→ Stored data:

● ● ● ● ● ● ●

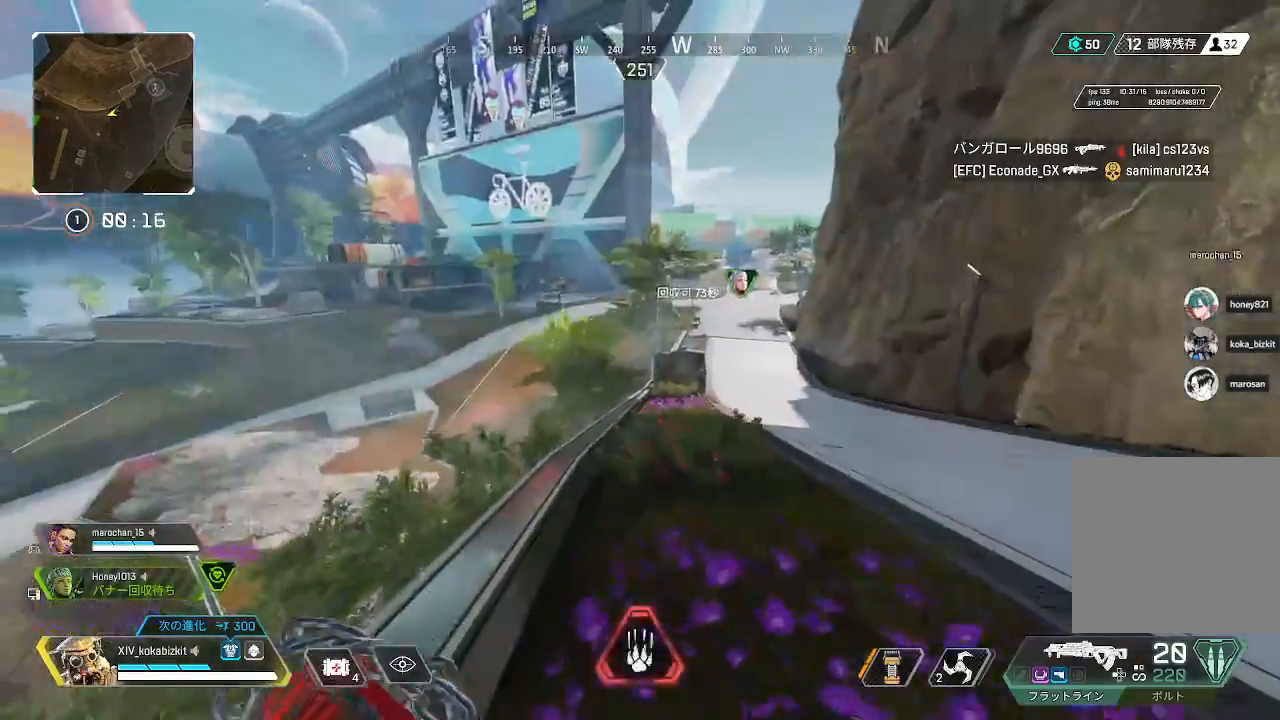
{"buttons": [], "left_stick": "up", "right_stick": "center"}
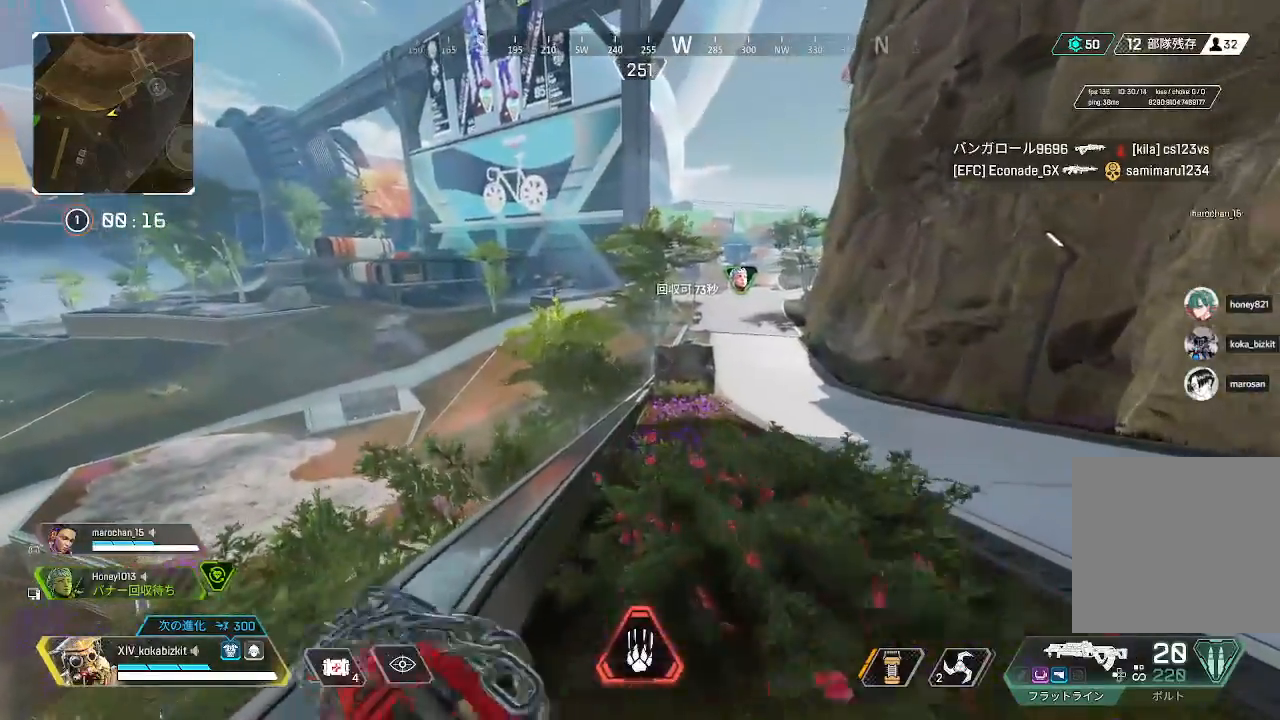
{"buttons": ["L1"], "left_stick": "up", "right_stick": "center", "events": [[117, "right_stick", "up-right"], [250, "right_stick", "center"], [483, "L1", "down"]]}
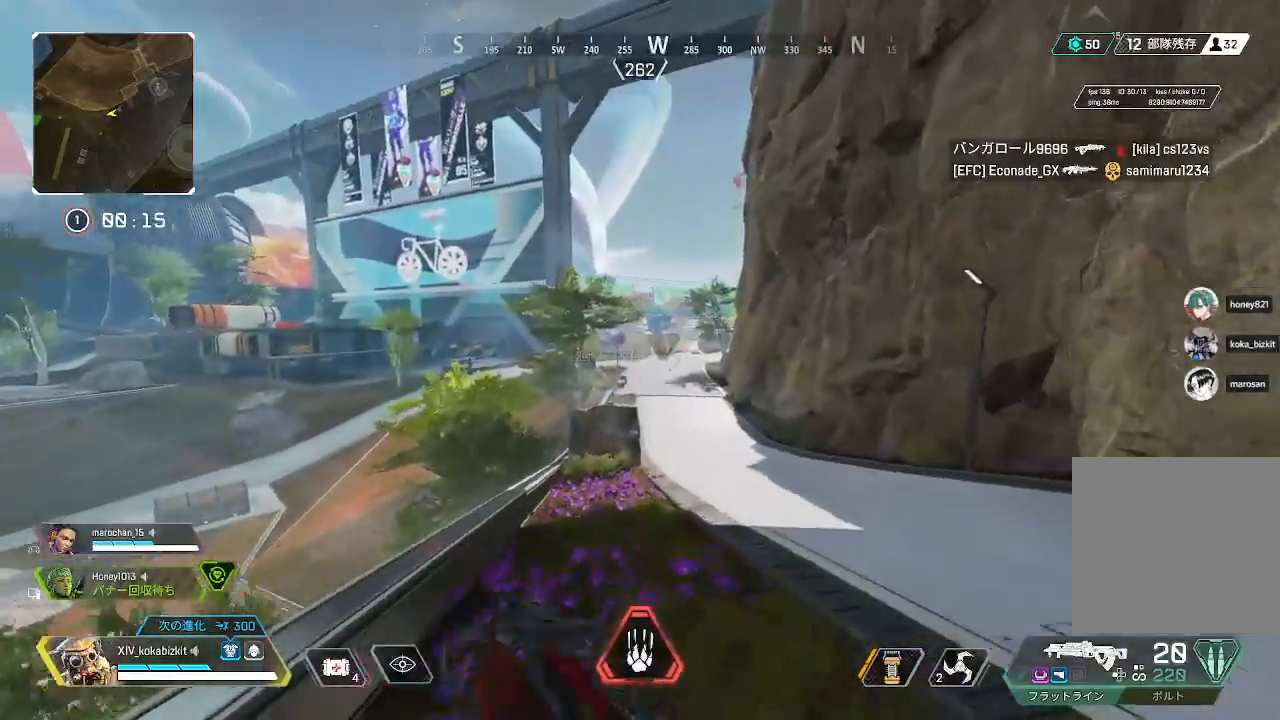
{"buttons": ["L1"], "left_stick": "right", "right_stick": "center", "events": [[283, "R3", "down"], [333, "R3", "up"], [417, "left_stick", "right"]]}
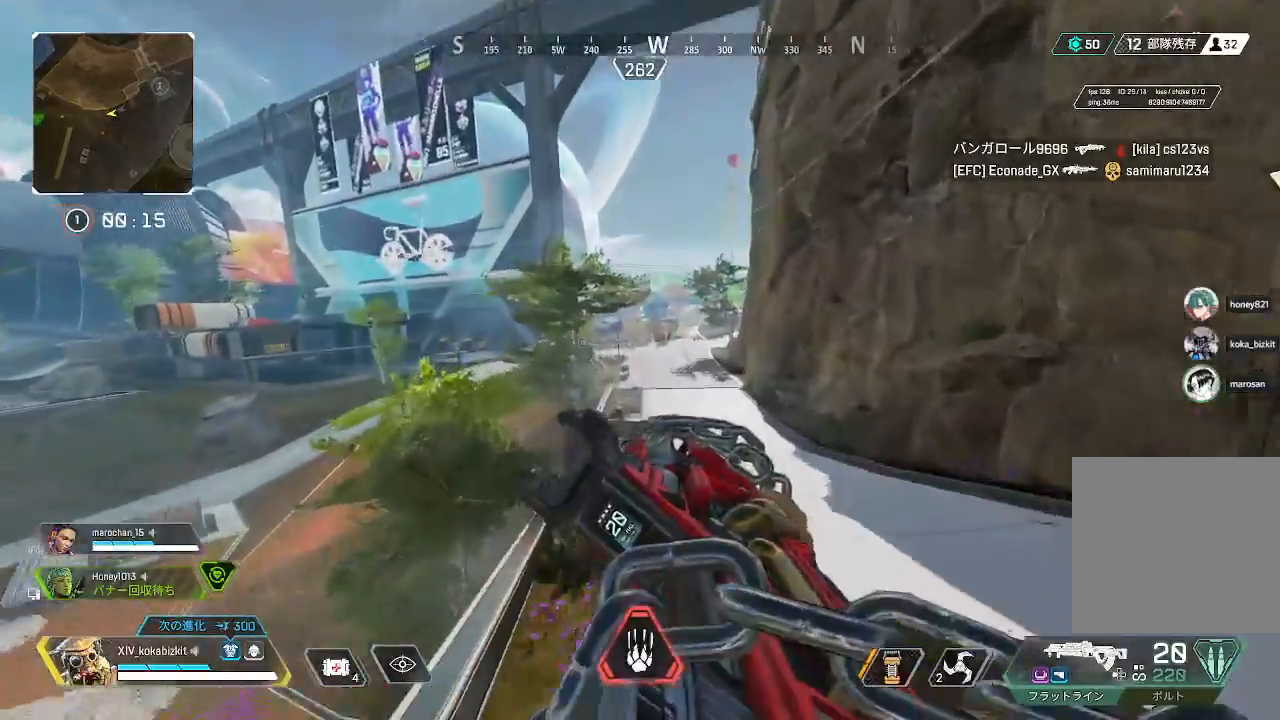
{"buttons": [], "left_stick": "up-left", "right_stick": "center", "events": [[83, "L1", "up"], [417, "left_stick", "up"], [500, "left_stick", "up-left"]]}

● ● ● ● ● ● ●

→ What the exercise asks:
Output each line of the listing above that has "events".

→ Solution:
{"buttons": ["L1"], "left_stick": "up", "right_stick": "center", "events": [[117, "right_stick", "up-right"], [250, "right_stick", "center"], [483, "L1", "down"]]}
{"buttons": ["L1"], "left_stick": "right", "right_stick": "center", "events": [[283, "R3", "down"], [333, "R3", "up"], [417, "left_stick", "right"]]}
{"buttons": [], "left_stick": "up-left", "right_stick": "center", "events": [[83, "L1", "up"], [417, "left_stick", "up"], [500, "left_stick", "up-left"]]}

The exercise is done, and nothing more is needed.